Now, bearing in mind that even at the age of 6 I found the 2p machines on Brighton Pier wasteful, I was pretty sure the casinos weren’t going to wow me. However, I had a job to do and I couldn’t really go to Vegas without setting fire to at least $500 (the average loss per visitor).
I went to the Strip to sample the local nightlife, loaded with a couple of hundred bucks and the conviction of chance. I headed straight for Caesars Palace. The first thing I noticed was that were no windows. Apparently, with no idea of time, gamblers can flutter away their life savings without being guilt-tripped by the rising sun. A thick fog of smoke hung over the slot machines like a rain cloud and for a moment I wondered if my dreams had come true. No such luck. Smoking was permitted.
I spent a few hours moseying between blackjack tables and roulette wheels, placing bets with zero calculation and trying to avoid the hysterical woman who screamed blue murder every time she won. I’d tried to dress the part but didn’t get the memo, apparently. It turns out that unless you’re a “high roller” with access to the VIP lounge, most people gamble in 4-day-old clothes with nothing but the stench of cigarettes to cover up their stagnant odour, not red satin ball gowns with coifed hair and drop-pearl earrings. My bad, I’ve watched too many Bond movies. I came out on top, luckily, but I didn’t feel the heady rush of delight that people speak of. Instead, I gave my winnings to a shoeless Mexican child and went to McDonalds for a late night burger, ball gown and all.
Sin City it might be, but not in the way you’d imagine. Instead of luxury and excess I was faced with a picture of destitution and addiction. Many of the down-and-outs that I ran into were ruined professional gamblers, forced onto the streets after re-mortgaging their homes for another chance at victory. Worse still, I heard of people living below the city in old flood tunnels, piecing together a living by collecting the discarded possessions of the people above. It reminded me of the sewer mutants in Futurama, except these people were a living, breathing reality and were being completely overlooked by the state.
I’m not the kind of person to turn a blind eye to the suffering of others and I think this is why I found Las Vegas so difficult.

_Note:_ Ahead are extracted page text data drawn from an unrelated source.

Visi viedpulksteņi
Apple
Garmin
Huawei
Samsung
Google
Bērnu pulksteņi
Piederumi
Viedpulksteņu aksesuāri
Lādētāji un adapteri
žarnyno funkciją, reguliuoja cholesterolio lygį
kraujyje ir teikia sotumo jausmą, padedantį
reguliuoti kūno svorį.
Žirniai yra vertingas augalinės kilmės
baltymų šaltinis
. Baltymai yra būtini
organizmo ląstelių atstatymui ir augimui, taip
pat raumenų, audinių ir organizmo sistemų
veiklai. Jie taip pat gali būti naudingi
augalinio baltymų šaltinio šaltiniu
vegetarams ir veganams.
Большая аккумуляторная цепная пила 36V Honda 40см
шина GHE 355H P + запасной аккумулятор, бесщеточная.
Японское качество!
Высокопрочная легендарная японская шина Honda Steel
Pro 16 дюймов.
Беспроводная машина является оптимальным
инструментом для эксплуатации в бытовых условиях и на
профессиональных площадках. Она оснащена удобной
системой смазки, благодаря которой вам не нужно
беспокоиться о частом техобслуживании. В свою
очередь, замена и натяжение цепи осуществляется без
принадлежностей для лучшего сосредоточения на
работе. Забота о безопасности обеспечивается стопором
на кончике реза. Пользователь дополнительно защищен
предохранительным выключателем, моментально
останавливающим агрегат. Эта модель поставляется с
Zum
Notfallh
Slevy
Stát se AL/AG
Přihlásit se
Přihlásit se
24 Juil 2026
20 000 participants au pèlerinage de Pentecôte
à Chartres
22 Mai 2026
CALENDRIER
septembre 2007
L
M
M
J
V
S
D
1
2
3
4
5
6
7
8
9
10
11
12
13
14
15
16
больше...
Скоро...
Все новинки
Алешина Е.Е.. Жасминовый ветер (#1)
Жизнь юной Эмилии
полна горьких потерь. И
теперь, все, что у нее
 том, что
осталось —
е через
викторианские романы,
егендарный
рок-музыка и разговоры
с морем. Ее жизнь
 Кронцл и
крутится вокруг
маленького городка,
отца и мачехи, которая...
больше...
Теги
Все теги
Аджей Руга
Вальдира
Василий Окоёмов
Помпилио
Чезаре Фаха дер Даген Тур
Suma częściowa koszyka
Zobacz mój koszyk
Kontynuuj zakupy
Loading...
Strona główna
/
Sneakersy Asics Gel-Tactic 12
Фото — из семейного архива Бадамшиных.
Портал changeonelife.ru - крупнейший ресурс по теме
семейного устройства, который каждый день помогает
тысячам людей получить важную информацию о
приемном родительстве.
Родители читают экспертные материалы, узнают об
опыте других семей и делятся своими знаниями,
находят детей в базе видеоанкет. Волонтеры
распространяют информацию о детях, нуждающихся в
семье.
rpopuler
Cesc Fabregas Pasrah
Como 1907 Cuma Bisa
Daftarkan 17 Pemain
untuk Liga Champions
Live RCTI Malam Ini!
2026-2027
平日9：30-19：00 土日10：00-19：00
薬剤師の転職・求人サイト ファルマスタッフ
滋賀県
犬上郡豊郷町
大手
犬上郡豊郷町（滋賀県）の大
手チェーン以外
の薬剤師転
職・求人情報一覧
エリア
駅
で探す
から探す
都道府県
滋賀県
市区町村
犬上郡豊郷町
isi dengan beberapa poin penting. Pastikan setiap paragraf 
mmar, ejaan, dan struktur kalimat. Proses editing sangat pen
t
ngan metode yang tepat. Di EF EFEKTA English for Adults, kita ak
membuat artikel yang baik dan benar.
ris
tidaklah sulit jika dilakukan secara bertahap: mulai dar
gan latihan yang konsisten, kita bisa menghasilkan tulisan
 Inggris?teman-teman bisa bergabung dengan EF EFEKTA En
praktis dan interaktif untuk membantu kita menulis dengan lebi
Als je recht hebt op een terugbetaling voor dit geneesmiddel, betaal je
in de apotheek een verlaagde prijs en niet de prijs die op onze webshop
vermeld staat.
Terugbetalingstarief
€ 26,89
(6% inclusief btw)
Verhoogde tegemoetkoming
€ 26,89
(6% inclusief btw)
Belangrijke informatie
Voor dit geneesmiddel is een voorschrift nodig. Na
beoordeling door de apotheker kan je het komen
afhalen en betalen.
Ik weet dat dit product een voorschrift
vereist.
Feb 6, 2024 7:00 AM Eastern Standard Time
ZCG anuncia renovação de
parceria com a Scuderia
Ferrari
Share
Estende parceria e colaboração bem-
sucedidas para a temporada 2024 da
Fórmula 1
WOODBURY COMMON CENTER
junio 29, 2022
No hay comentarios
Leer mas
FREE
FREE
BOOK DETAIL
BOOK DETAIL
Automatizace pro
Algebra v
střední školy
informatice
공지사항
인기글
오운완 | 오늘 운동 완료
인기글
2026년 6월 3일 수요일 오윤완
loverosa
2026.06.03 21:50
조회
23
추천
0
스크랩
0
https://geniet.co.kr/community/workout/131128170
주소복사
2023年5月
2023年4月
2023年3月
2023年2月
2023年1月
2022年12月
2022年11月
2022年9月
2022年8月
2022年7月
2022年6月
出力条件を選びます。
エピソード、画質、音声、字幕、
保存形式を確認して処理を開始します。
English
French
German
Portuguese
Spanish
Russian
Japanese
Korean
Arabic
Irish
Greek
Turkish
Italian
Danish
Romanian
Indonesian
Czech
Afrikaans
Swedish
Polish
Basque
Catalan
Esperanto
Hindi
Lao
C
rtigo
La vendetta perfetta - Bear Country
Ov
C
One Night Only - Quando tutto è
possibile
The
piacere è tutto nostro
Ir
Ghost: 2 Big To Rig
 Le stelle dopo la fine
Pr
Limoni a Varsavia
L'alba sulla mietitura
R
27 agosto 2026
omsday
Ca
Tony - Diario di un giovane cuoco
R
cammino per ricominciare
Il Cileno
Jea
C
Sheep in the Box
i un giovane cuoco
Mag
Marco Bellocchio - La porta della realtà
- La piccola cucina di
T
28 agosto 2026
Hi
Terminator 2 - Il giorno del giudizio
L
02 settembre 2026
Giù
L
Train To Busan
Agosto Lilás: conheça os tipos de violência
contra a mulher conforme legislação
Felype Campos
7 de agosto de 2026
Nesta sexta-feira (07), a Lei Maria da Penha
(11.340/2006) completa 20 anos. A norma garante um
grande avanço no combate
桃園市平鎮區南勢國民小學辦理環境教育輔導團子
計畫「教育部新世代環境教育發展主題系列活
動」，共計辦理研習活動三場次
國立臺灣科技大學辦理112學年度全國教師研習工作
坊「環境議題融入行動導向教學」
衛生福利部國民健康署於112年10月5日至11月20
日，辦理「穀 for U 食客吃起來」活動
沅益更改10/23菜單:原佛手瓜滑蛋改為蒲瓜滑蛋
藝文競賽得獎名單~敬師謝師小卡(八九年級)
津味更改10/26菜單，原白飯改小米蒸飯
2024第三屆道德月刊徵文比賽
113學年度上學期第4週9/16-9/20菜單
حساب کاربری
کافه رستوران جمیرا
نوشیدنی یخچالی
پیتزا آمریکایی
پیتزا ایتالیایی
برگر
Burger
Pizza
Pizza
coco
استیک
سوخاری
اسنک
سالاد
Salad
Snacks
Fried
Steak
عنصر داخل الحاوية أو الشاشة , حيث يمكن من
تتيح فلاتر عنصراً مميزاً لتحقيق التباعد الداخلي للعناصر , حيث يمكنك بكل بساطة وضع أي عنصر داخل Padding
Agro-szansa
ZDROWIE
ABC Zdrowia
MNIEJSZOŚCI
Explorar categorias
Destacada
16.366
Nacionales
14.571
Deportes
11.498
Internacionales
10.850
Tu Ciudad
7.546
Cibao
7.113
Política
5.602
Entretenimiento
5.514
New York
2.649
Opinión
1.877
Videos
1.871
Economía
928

It was a playground of thoughtless materialism, a theme park of greed, and at the same time, a city full of desperate men and lonely women seeking solace in the slot machines. Worse of all was the irony at play there, for when these lost men and women could no longer afford the clothes on their backs, they retreated beneath the neon lights to survive off the winnings of others. And yet, it seems to me that no one is really winning in Las Vegas, they’re all just avoiding the cold light of day.